Data section ->
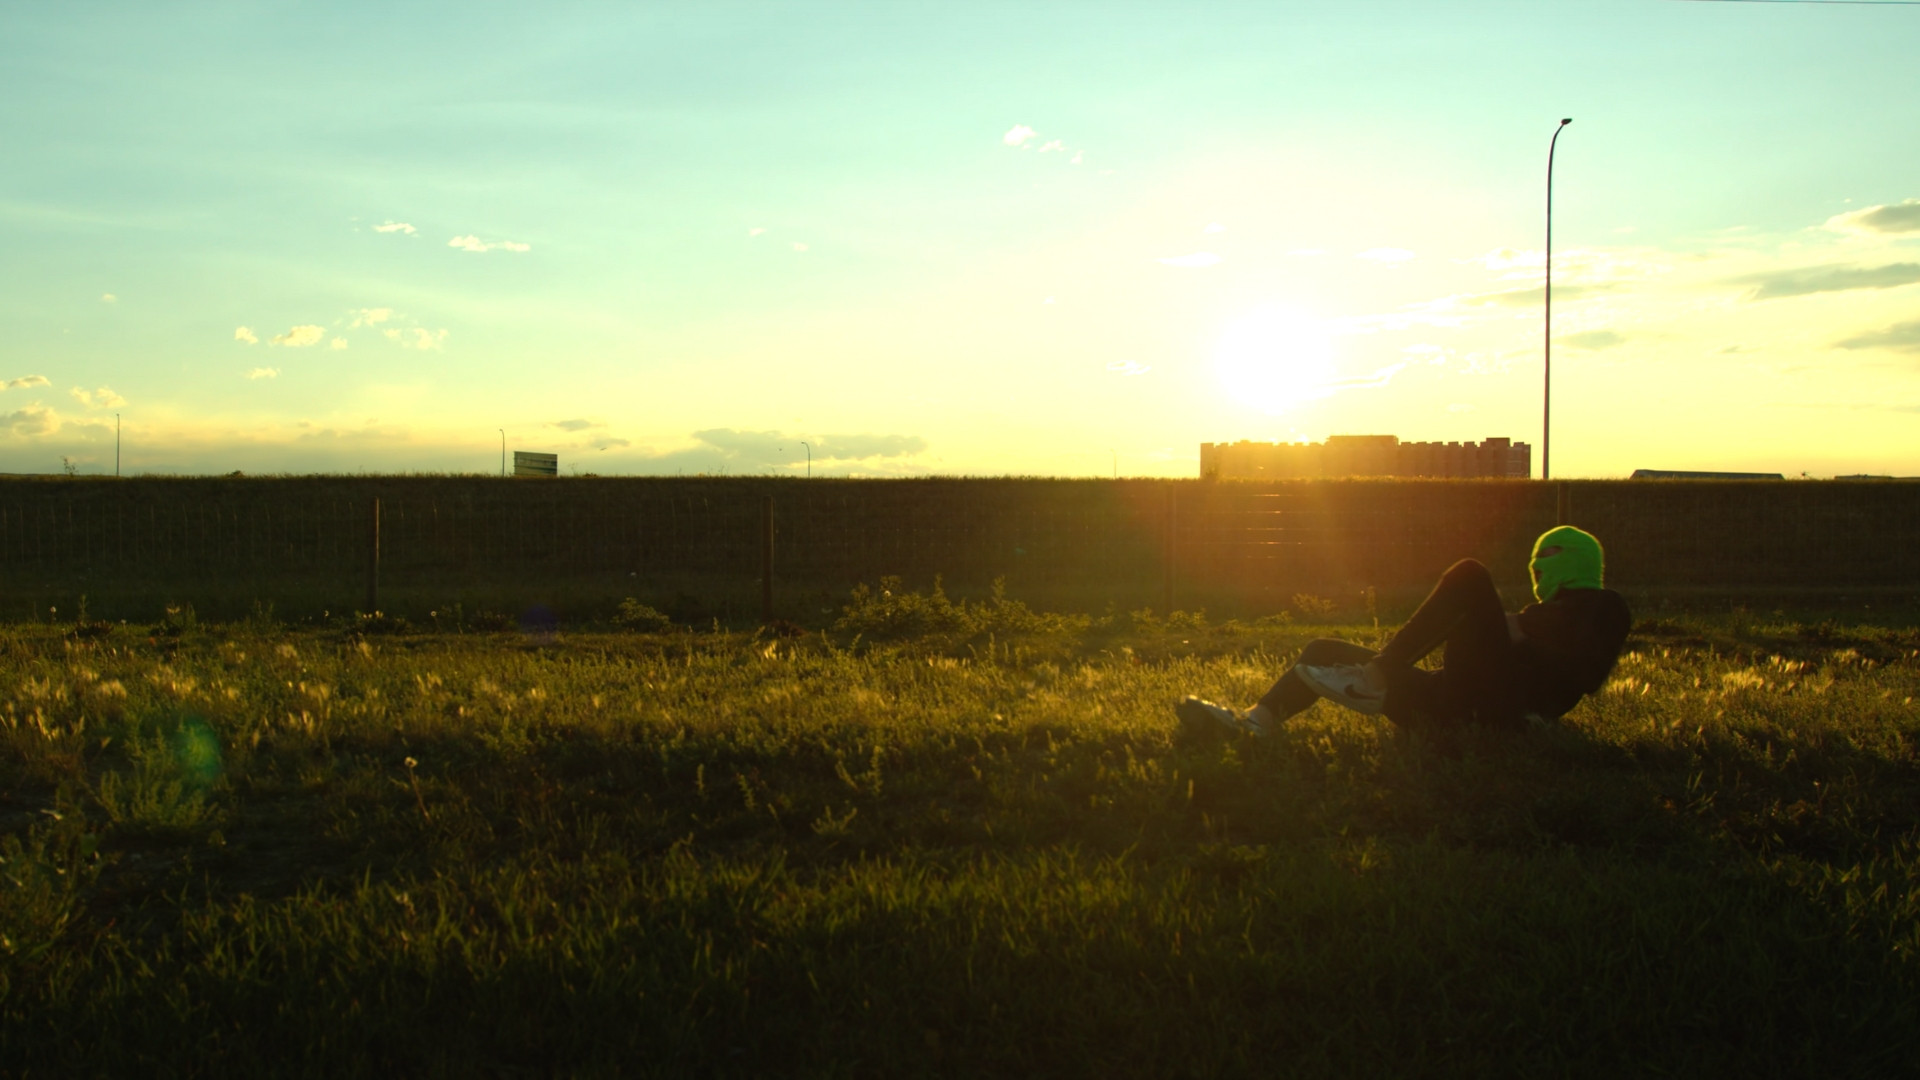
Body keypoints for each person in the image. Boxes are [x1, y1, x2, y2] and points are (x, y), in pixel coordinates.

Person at [1177, 525, 1632, 736]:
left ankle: (1379, 672)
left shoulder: (1604, 607)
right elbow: (1516, 634)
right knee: (1321, 649)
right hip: (1444, 703)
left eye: (1546, 557)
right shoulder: (1541, 619)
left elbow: (1582, 667)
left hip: (1492, 712)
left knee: (1469, 574)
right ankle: (1254, 722)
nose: (1536, 567)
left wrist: (1516, 627)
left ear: (1578, 561)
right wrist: (1511, 628)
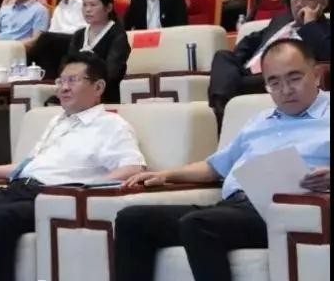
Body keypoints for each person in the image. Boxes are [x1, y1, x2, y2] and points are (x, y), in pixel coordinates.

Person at [0, 53, 146, 281]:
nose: (63, 88)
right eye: (60, 81)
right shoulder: (58, 121)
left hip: (51, 199)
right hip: (16, 191)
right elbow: (28, 166)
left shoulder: (111, 125)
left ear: (99, 87)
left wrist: (79, 191)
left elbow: (133, 168)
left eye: (72, 81)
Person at [115, 39, 329, 281]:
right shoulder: (260, 121)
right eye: (274, 82)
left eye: (294, 78)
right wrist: (165, 175)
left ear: (316, 75)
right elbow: (213, 167)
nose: (286, 90)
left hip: (292, 213)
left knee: (199, 224)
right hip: (237, 207)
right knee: (133, 220)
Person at [207, 0, 330, 125]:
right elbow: (250, 41)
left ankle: (220, 116)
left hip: (277, 79)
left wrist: (309, 25)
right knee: (223, 56)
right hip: (249, 75)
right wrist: (237, 67)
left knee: (227, 84)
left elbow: (326, 54)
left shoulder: (323, 31)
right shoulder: (282, 20)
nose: (298, 4)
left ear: (323, 3)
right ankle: (221, 109)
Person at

Problem description ->
Given the records above, return the lines starting at the one that holds "right elbow: (1516, 634)" and ending at the one that holds "nose: (63, 88)", exactly, and nothing besides; leave every picture out.

Solution to this exercise ->
right elbow: (1516, 634)
right knee: (1321, 649)
right hip: (1444, 703)
left eye: (1546, 557)
right shoulder: (1541, 619)
left elbow: (1582, 667)
left hip: (1492, 712)
left knee: (1469, 574)
right ankle: (1254, 722)
nose: (1536, 567)
left wrist: (1516, 627)
left ear: (1578, 561)
right wrist: (1511, 628)
Body keypoints for each person in the image. Boxes are [x1, y1, x2, y2] and points are (x, y), in pixel coordinates.

Person at [0, 53, 146, 281]:
nose: (63, 88)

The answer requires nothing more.